The debate rumbles on. Will the annuity make the best comeback since Lazarus? What should we make of this grand shove into drawdown?

The not-quite abolition of the pensions death tax – for a couple of years yet there will be a 45 per cent tax charge on any inherited pot taken as a lump sum – provides a ready route for those wanting to pass on wealth through the generations: have the next generation take the income through drawdown.

I get a growing feeling there will be infinitely more products and methods and intricacies in this space than actual money to draw down.

Let us leave to one side for the moment that drawdown presents a massive potential headache to administrators, having sleepless nights at the prospect of never-ending requests for a little bit out of the rainy-day fund. “Send us £500, would you. I need a new wing mirror on my Lamborghini.”  

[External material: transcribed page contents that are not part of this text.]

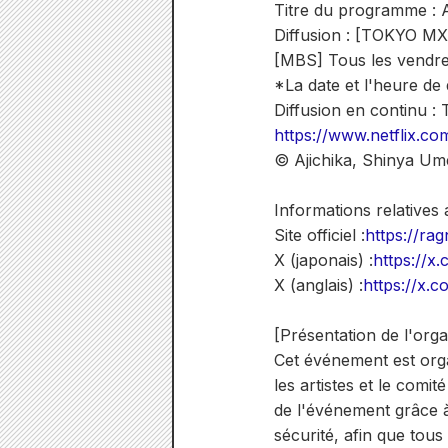
Titre du programme : 
Diffusion : [TOKYO MX/
[MBS] Tous les vendre
*La date et l'heure de
Diffusion en continu : 
https://www.netflix.co
© Ajichika, Shinya Um
Informations relatives
Site officiel :
https://rag
X (japonais) :
https://x
X (anglais) :
https://x.
[Présentation de l'org
Cet événement est orga
les artistes et le com
de l'événement grâce 
sécurité, afin que tous 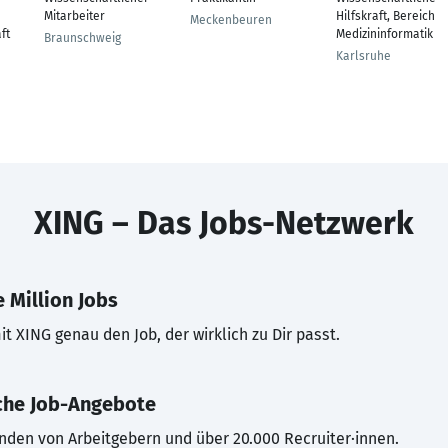
Mitarbeiter
Hilfskraft, Bereich
Meckenbeuren
ft
Medizininformatik
Braunschweig
Karlsruhe
XING – Das Jobs-Netzwerk
 Million Jobs
t XING genau den Job, der wirklich zu Dir passt.
che Job-Angebote
inden von Arbeitgebern und über 20.000 Recruiter·innen.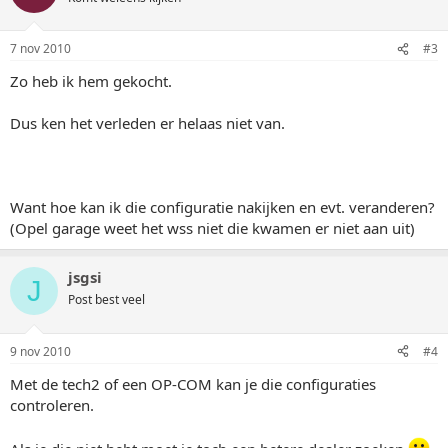
7 nov 2010
#3
Zo heb ik hem gekocht.
Dus ken het verleden er helaas niet van.
Want hoe kan ik die configuratie nakijken en evt. veranderen?
(Opel garage weet het wss niet die kwamen er niet aan uit)
jsgsi
J
Post best veel
9 nov 2010
#4
Met de tech2 of een OP-COM kan je die configuraties
controleren.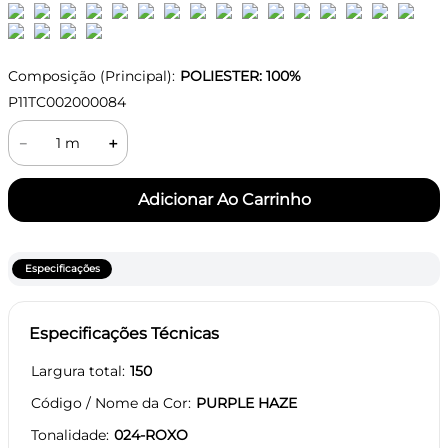
Composição (Principal):
POLIESTER: 100%
P11TC002000084
－
＋
Especificações
Especificações Técnicas
Largura total
150
Código / Nome da Cor
PURPLE HAZE
Tonalidade
024-ROXO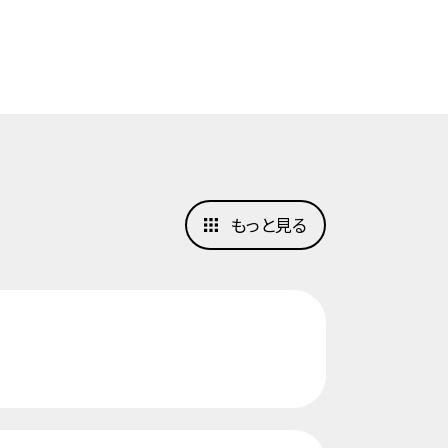
もっと見る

Don't spend it all at once

Illustration by Ben Jennings

Is this an option for the majority? Let us consider the risks. After April, rather than purchasing a guaranteed retirement income, a newly retired DC scheme member decides to stay invested and draw some income.

Then the eurozone’s steady march into deflation coupled with monetary policy tightening from the US and UK and deepening geopolitical instability in eastern Europe and the Middle East bursts the equity market bubble.

The retiree had a somewhat diversified investment strategy, with equities, fixed income and even a small amount of alternatives. Problem is, markets prove the adage that diversification works except when you really need it to, and a chunk of their pension pot is wiped out. Not to mention the fees that have been made to the drawdown provider during that time.

This is obviously a worst-case scenario. There are no right or wrong answers here. In a market distorted by quantitative easing the trade-off is between security (annuity) and value (almost anything else), and neither side of the bargain holds great appeal.

But it remains to be seen whether income drawdown will ever prove the most sensible option for the majority, not just those with the largest pension pots able to stick the fees and ride out the peaks and troughs.